From Silicon-based Quantum Devices to Diamond and the Bionic Eye and Some Germanium In Between: Ion Beam and Related Research at The University of Melbourne

Description
Ion implantation is being used to fabricate a variety of silicon-based quantum devices in the Centre for Quantum Computation and Communication Technology (CQC2T) in Australia [1]. Recent breakthroughs include coherent manipulation of an individual electron spin qubit bound to a phosphorus donor atom in natural silicon with single-shot read-out [2], single-shot read-out of the nuclear spin of a single 31P atom with very high readout fidelity and operation of the single nuclear spin as a qubit [3] and observation of the optical excitation of a single erbium atom implanted in the channel of a silicon transistor [4]. In other research, Bionic Vision Australia has a bold research strategy to develop a high-acuity retinal implant to bring sight to people with certain types of visual impairment in the hope of replicating the success of the cochlear implants that have helped so many people to hear.
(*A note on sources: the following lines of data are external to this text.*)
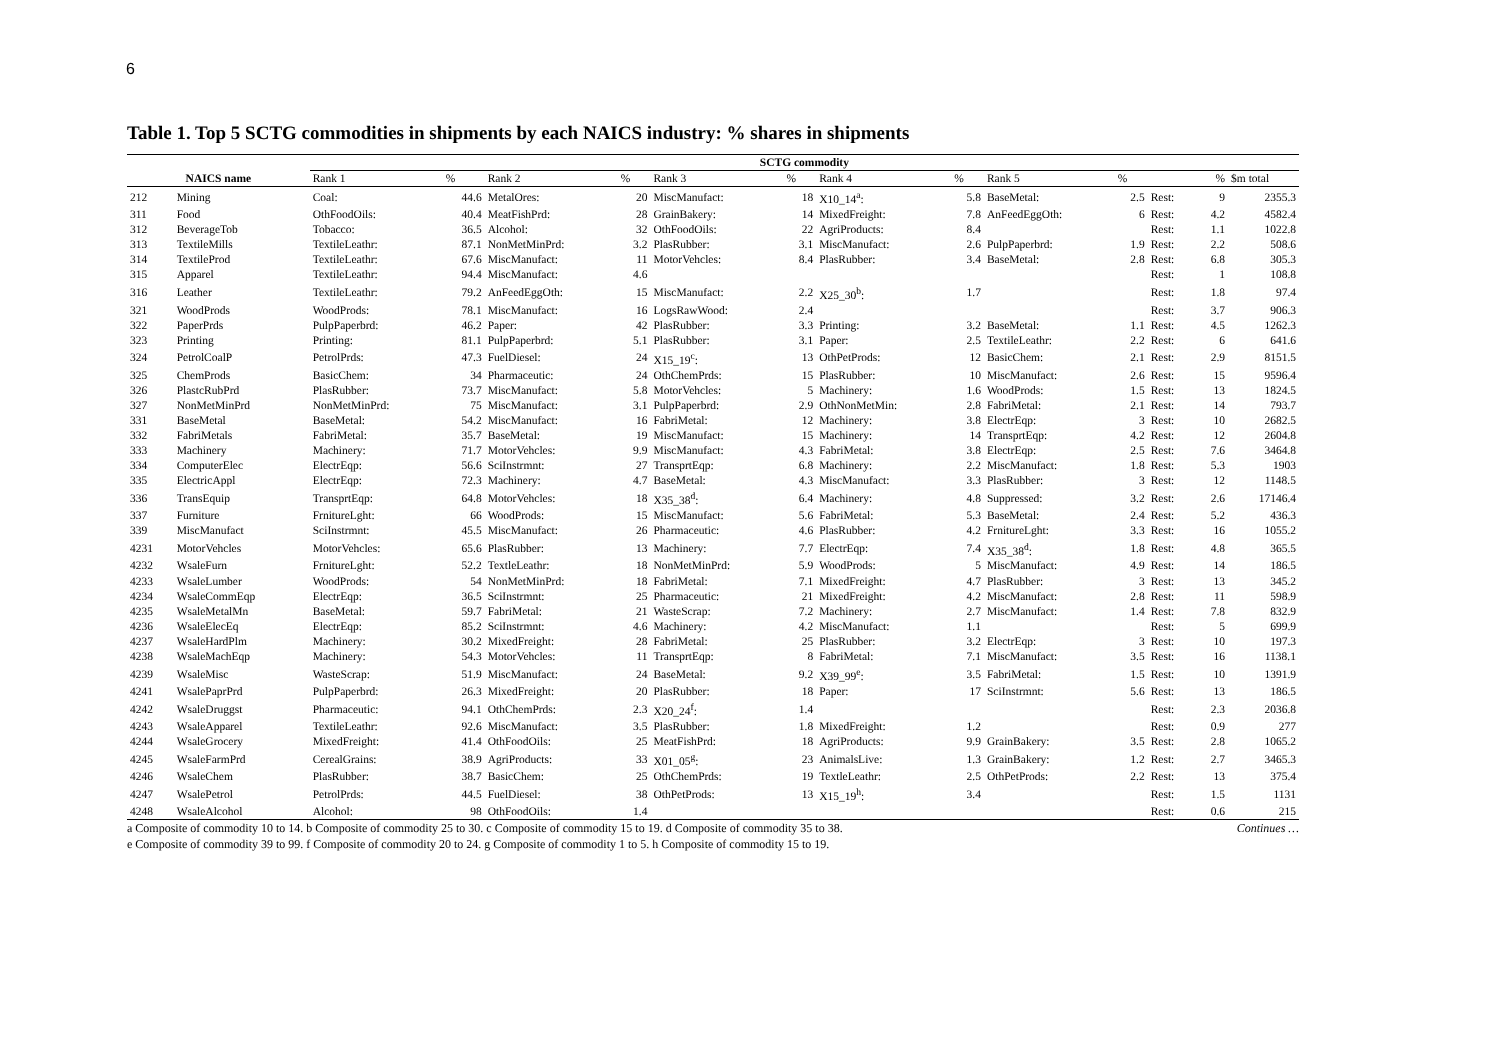6
Table 1. Top 5 SCTG commodities in shipments by each NAICS industry: % shares in shipments
| | | SCTG commodity | | | | | | | | | | | | |
| --- | --- | --- | --- | --- | --- | --- | --- | --- | --- | --- | --- | --- | --- | --- |
| NAICS name | | Rank 1 | % | Rank 2 | % | Rank 3 | % | Rank 4 | % | Rank 5 | % | | % | $m total |
| 212 | Mining | Coal: | 44.6 | MetalOres: | 20 | MiscManufact: | 18 | X10_14<sup>a</sup>: | 5.8 | BaseMetal: | 2.5 | Rest: | 9 | 2355.3 |
| 311 | Food | OthFoodOils: | 40.4 | MeatFishPrd: | 28 | GrainBakery: | 14 | MixedFreight: | 7.8 | AnFeedEggOth: | 6 | Rest: | 4.2 | 4582.4 |
| 312 | BeverageTob | Tobacco: | 36.5 | Alcohol: | 32 | OthFoodOils: | 22 | AgriProducts: | 8.4 | | | Rest: | 1.1 | 1022.8 |
| 313 | TextileMills | TextileLeathr: | 87.1 | NonMetMinPrd: | 3.2 | PlasRubber: | 3.1 | MiscManufact: | 2.6 | PulpPaperbrd: | 1.9 | Rest: | 2.2 | 508.6 |
| 314 | TextileProd | TextileLeathr: | 67.6 | MiscManufact: | 11 | MotorVehcles: | 8.4 | PlasRubber: | 3.4 | BaseMetal: | 2.8 | Rest: | 6.8 | 305.3 |
| 315 | Apparel | TextileLeathr: | 94.4 | MiscManufact: | 4.6 | | | | | | | Rest: | 1 | 108.8 |
| 316 | Leather | TextileLeathr: | 79.2 | AnFeedEggOth: | 15 | MiscManufact: | 2.2 | X25_30<sup>b</sup>: | 1.7 | | | Rest: | 1.8 | 97.4 |
| 321 | WoodProds | WoodProds: | 78.1 | MiscManufact: | 16 | LogsRawWood: | 2.4 | | | | | Rest: | 3.7 | 906.3 |
| 322 | PaperPrds | PulpPaperbrd: | 46.2 | Paper: | 42 | PlasRubber: | 3.3 | Printing: | 3.2 | BaseMetal: | 1.1 | Rest: | 4.5 | 1262.3 |
| 323 | Printing | Printing: | 81.1 | PulpPaperbrd: | 5.1 | PlasRubber: | 3.1 | Paper: | 2.5 | TextileLeathr: | 2.2 | Rest: | 6 | 641.6 |
| 324 | PetrolCoalP | PetrolPrds: | 47.3 | FuelDiesel: | 24 | X15_19<sup>c</sup>: | 13 | OthPetProds: | 12 | BasicChem: | 2.1 | Rest: | 2.9 | 8151.5 |
| 325 | ChemProds | BasicChem: | 34 | Pharmaceutic: | 24 | OthChemPrds: | 15 | PlasRubber: | 10 | MiscManufact: | 2.6 | Rest: | 15 | 9596.4 |
| 326 | PlastcRubPrd | PlasRubber: | 73.7 | MiscManufact: | 5.8 | MotorVehcles: | 5 | Machinery: | 1.6 | WoodProds: | 1.5 | Rest: | 13 | 1824.5 |
| 327 | NonMetMinPrd | NonMetMinPrd: | 75 | MiscManufact: | 3.1 | PulpPaperbrd: | 2.9 | OthNonMetMin: | 2.8 | FabriMetal: | 2.1 | Rest: | 14 | 793.7 |
| 331 | BaseMetal | BaseMetal: | 54.2 | MiscManufact: | 16 | FabriMetal: | 12 | Machinery: | 3.8 | ElectrEqp: | 3 | Rest: | 10 | 2682.5 |
| 332 | FabriMetals | FabriMetal: | 35.7 | BaseMetal: | 19 | MiscManufact: | 15 | Machinery: | 14 | TransprtEqp: | 4.2 | Rest: | 12 | 2604.8 |
| 333 | Machinery | Machinery: | 71.7 | MotorVehcles: | 9.9 | MiscManufact: | 4.3 | FabriMetal: | 3.8 | ElectrEqp: | 2.5 | Rest: | 7.6 | 3464.8 |
| 334 | ComputerElec | ElectrEqp: | 56.6 | SciInstrmnt: | 27 | TransprtEqp: | 6.8 | Machinery: | 2.2 | MiscManufact: | 1.8 | Rest: | 5.3 | 1903 |
| 335 | ElectricAppl | ElectrEqp: | 72.3 | Machinery: | 4.7 | BaseMetal: | 4.3 | MiscManufact: | 3.3 | PlasRubber: | 3 | Rest: | 12 | 1148.5 |
| 336 | TransEquip | TransprtEqp: | 64.8 | MotorVehcles: | 18 | X35_38<sup>d</sup>: | 6.4 | Machinery: | 4.8 | Suppressed: | 3.2 | Rest: | 2.6 | 17146.4 |
| 337 | Furniture | FrnitureLght: | 66 | WoodProds: | 15 | MiscManufact: | 5.6 | FabriMetal: | 5.3 | BaseMetal: | 2.4 | Rest: | 5.2 | 436.3 |
| 339 | MiscManufact | SciInstrmnt: | 45.5 | MiscManufact: | 26 | Pharmaceutic: | 4.6 | PlasRubber: | 4.2 | FrnitureLght: | 3.3 | Rest: | 16 | 1055.2 |
| 4231 | MotorVehcles | MotorVehcles: | 65.6 | PlasRubber: | 13 | Machinery: | 7.7 | ElectrEqp: | 7.4 | X35_38<sup>d</sup>: | 1.8 | Rest: | 4.8 | 365.5 |
| 4232 | WsaleFurn | FrnitureLght: | 52.2 | TextleLeathr: | 18 | NonMetMinPrd: | 5.9 | WoodProds: | 5 | MiscManufact: | 4.9 | Rest: | 14 | 186.5 |
| 4233 | WsaleLumber | WoodProds: | 54 | NonMetMinPrd: | 18 | FabriMetal: | 7.1 | MixedFreight: | 4.7 | PlasRubber: | 3 | Rest: | 13 | 345.2 |
| 4234 | WsaleCommEqp | ElectrEqp: | 36.5 | SciInstrmnt: | 25 | Pharmaceutic: | 21 | MixedFreight: | 4.2 | MiscManufact: | 2.8 | Rest: | 11 | 598.9 |
| 4235 | WsaleMetalMn | BaseMetal: | 59.7 | FabriMetal: | 21 | WasteScrap: | 7.2 | Machinery: | 2.7 | MiscManufact: | 1.4 | Rest: | 7.8 | 832.9 |
| 4236 | WsaleElecEq | ElectrEqp: | 85.2 | SciInstrmnt: | 4.6 | Machinery: | 4.2 | MiscManufact: | 1.1 | | | Rest: | 5 | 699.9 |
| 4237 | WsaleHardPlm | Machinery: | 30.2 | MixedFreight: | 28 | FabriMetal: | 25 | PlasRubber: | 3.2 | ElectrEqp: | 3 | Rest: | 10 | 197.3 |
| 4238 | WsaleMachEqp | Machinery: | 54.3 | MotorVehcles: | 11 | TransprtEqp: | 8 | FabriMetal: | 7.1 | MiscManufact: | 3.5 | Rest: | 16 | 1138.1 |
| 4239 | WsaleMisc | WasteScrap: | 51.9 | MiscManufact: | 24 | BaseMetal: | 9.2 | X39_99<sup>e</sup>: | 3.5 | FabriMetal: | 1.5 | Rest: | 10 | 1391.9 |
| 4241 | WsalePaprPrd | PulpPaperbrd: | 26.3 | MixedFreight: | 20 | PlasRubber: | 18 | Paper: | 17 | SciInstrmnt: | 5.6 | Rest: | 13 | 186.5 |
| 4242 | WsaleDruggst | Pharmaceutic: | 94.1 | OthChemPrds: | 2.3 | X20_24<sup>f</sup>: | 1.4 | | | | | Rest: | 2.3 | 2036.8 |
| 4243 | WsaleApparel | TextileLeathr: | 92.6 | MiscManufact: | 3.5 | PlasRubber: | 1.8 | MixedFreight: | 1.2 | | | Rest: | 0.9 | 277 |
| 4244 | WsaleGrocery | MixedFreight: | 41.4 | OthFoodOils: | 25 | MeatFishPrd: | 18 | AgriProducts: | 9.9 | GrainBakery: | 3.5 | Rest: | 2.8 | 1065.2 |
| 4245 | WsaleFarmPrd | CerealGrains: | 38.9 | AgriProducts: | 33 | X01_05<sup>g</sup>: | 23 | AnimalsLive: | 1.3 | GrainBakery: | 1.2 | Rest: | 2.7 | 3465.3 |
| 4246 | WsaleChem | PlasRubber: | 38.7 | BasicChem: | 25 | OthChemPrds: | 19 | TextleLeathr: | 2.5 | OthPetProds: | 2.2 | Rest: | 13 | 375.4 |
| 4247 | WsalePetrol | PetrolPrds: | 44.5 | FuelDiesel: | 38 | OthPetProds: | 13 | X15_19<sup>h</sup>: | 3.4 | | | Rest: | 1.5 | 1131 |
| 4248 | WsaleAlcohol | Alcohol: | 98 | OthFoodOils: | 1.4 | | | | | | | Rest: | 0.6 | 215 |
Continues … a Composite of commodity 10 to 14. b Composite of commodity 25 to 30. c Composite of commodity 15 to 19. d Composite of commodity 35 to 38.
e Composite of commodity 39 to 99. f Composite of commodity 20 to 24. g Composite of commodity 1 to 5. h Composite of commodity 15 to 19.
In this presentation I will describe some of the key results from the quantum device ! program, give an overview of the Bionic eye project and discuss other ion implantation related work at The University of Melbourne, including our work on germanium in collaboration with the Catania group. References: [1] J. C. McCallum, D. N. Jamieson, C. Yang, A. D. Alves, T. F. Hopf, S. C. Thompson and J. van Donkelaar, Single-Ion Implantation for the Development of Si-Based MOSFET Devices with Quantum Functionalities, ADVANCES IN MATERIALS SCIENCE AND ENGINEERING, 2012, 272694, (2011). [2] J. J Pla, K. Y. Tan, J. P. Dehollain, W. H. Lim, J. J. L. Morton, D. N. Jamieson, A. S. Dzurak, and A. Morello, Nature, 488, 541, (2013). [3] J. J. Pla, K. Y. Tan, J. P. Dehollain, W. H. Lim, J. J. L. Morton, F. A. Zwanenburg, D. N. Jamieson, A. S. Dzurak, and A. Morello, Nature, 496, 334, (2013). [4] C. Yin, M. Rancic, G. G. de Boo, N. Stavrias, J. C. McCallum, M. J. Sellars, and S. Rogge, Nature, 497, 91, (2013).